Site-specific nanogold labeling maps the protein A polymerase domain to the distal lobe of the crown. (A) Experimental scheme for infection, isolation, and native labeling of His-tagged protein A with 5-nm Ni-NTA-nanogold for cryo-ET imaging. (B) Reconstructed tomograms of mitochondria isolated from FHV-WT (Left) or FHV-His-ΔB1 (Right) after nanogold-labeling. The white arrowheads indicate 10-nm fiducial gold used for alignment during tomogram reconstruction of both samples. The yellow arrowheads indicate the 5-nm Ni-NTA-nanogold. (Right Insets) Two individual spherules showing nanogold-labeling. (C) Representative nanogold-labeled subtomograms from a higher resolution cryo-ET dataset. (D) Subtomogram averaging of nanogold-labeled and unlabeled crowns. Unlabeled = 141 unlabeled crowns used for averaging. Unlabeled + nanogold labeled = 141 unlabeled crown + 184 gold labeled crowns included in averaging. Overlay = Unlabeled crown in blue overlayed with a mesh view of the unlabeled + nanogold-labeled crown in yellow. The black arrow highlights the major additional densities contributed by the nanogold appearing at the apex of the crown.

Fig. 7.

Protein A polymerase secondary structure prediction and fitting into the EM density map. (A) iTasser predicted secondary structure of protein A polymerase domain (Pol-Pred, amino acids 453 to 896) shown to the left with the product-exit face in the front. The top four iTasser structural analogs shown (high to low, left to right) in the same orientation as the FHV-predicted polymerase domains. (B) Manual C terminus up and down fit of Pol-Pred into the EM density map.
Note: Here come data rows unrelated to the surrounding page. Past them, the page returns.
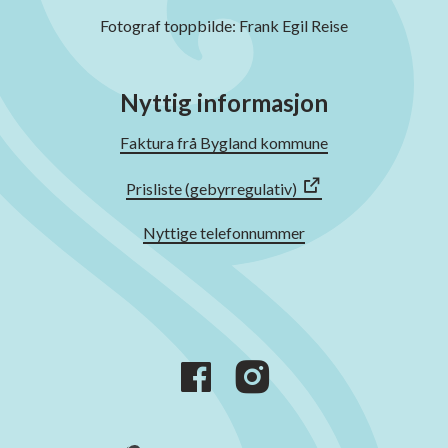
Fotograf toppbilde: Frank Egil Reise
Nyttig informasjon
Faktura frå Bygland kommune
Prisliste (gebyrregulativ)
Nyttige telefonnummer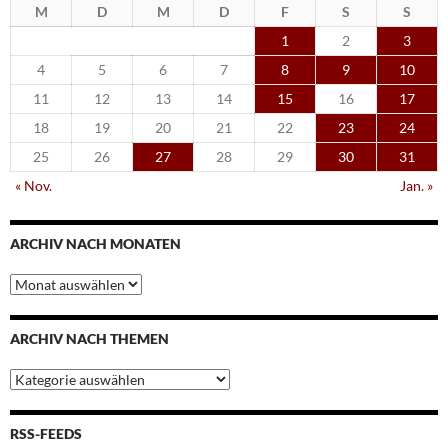
M
D
M
D
F
S
S
1
2
3
4
5
6
7
8
9
10
11
12
13
14
15
16
17
18
19
20
21
22
23
24
25
26
27
28
29
30
31
« Nov.
Jan. »
ARCHIV NACH MONATEN
Archiv
nach
Monaten
ARCHIV NACH THEMEN
Archiv
nach
Themen
RSS-FEEDS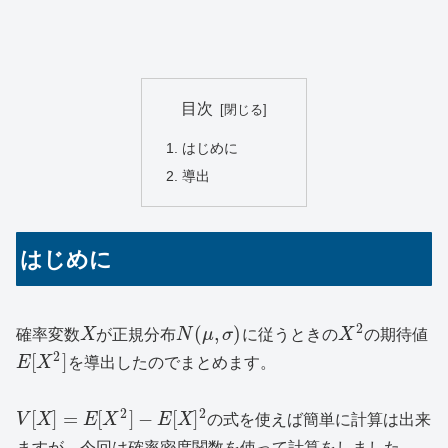
目次
はじめに
導出
はじめに
2
(
,
)
確率変数
X
が正規分布
N
μ
σ
に従うときの
X
の期待値
2
[
]
E
X
を導出したのでまとめます。
2
2
[
]
=
[
]
−
[
]
V
X
E
X
E
X
の式を使えば簡単に計算は出来
ますが、今回は確率密度関数を使って計算をしました。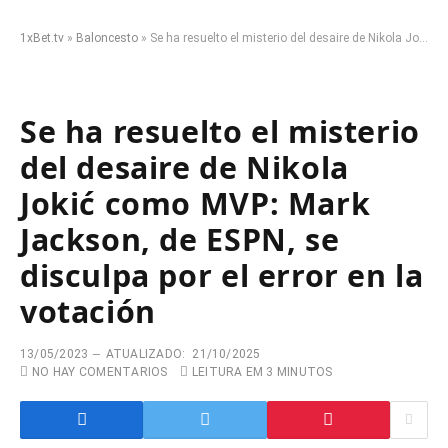
1xBet.tv
»
Baloncesto
»
Se ha resuelto el misterio del desaire de Nikola Jokić como MVP: Mark Jackson, de ESPN, se disculpa por el error en la votación
Se ha resuelto el misterio
del desaire de Nikola
Jokić como MVP: Mark
Jackson, de ESPN, se
disculpa por el error en la
votación
13/05/2023
ATUALIZADO:
21/10/2025
NO HAY COMENTARIOS
LEITURA EM 3 MINUTOS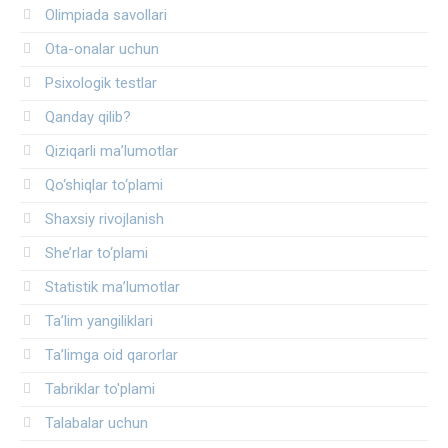
Olimpiada savollari
Ota-onalar uchun
Psixologik testlar
Qanday qilib?
Qiziqarli ma’lumotlar
Qo‘shiqlar to‘plami
Shaxsiy rivojlanish
She’rlar to‘plami
Statistik ma’lumotlar
Ta’lim yangiliklari
Ta’limga oid qarorlar
Tabriklar to'plami
Talabalar uchun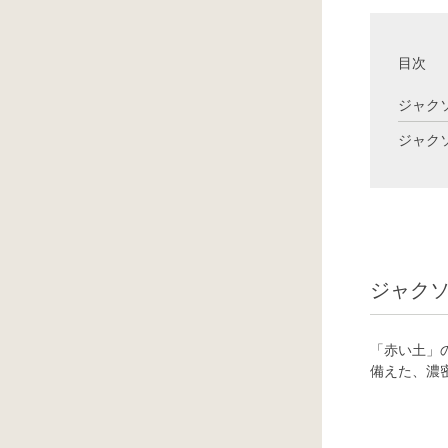
目次
ジャクソ
ジャクソ
ジャクソ
「赤い土」
備えた、濃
The Pol-Pred structure is rainbow colored from the N to the C terminus going from blue to red. The N-to-C color key is also shown to the right. (C) Top two fits (based on correlation score) obtained from fitting Pol-Pred into the segmented apical lobe using the rigid-body docking tool in Segger.

Fig. 8.

Dodecameric arrangement of protein A to form the crown complex. (A) Tilted side view of the crown with alternate segments of the 12-fold symmetric crown colored in blue and white. The floor densities are shown in transparent white with black silhouette. (B) Single predicted protein A segment shown in two-color in side view with the mapped polymerase domain in yellow and remainder of protein A N-terminal densities in blue. The remaining crown segments are shown in transparent white with black silhouettes for unobstructed viewing of the highlighted crown segment. The asterisks mark the two separate membrane-interaction sites of each crown segment. A protein A linear map from the N terminus to the C terminus is shown to the right with the same color scheme as the density map. The asterisks in the protein A linear map indicate the well-characterized N-terminal transmembrane domain TM and the possible membrane-interaction domain within the Iceberg region.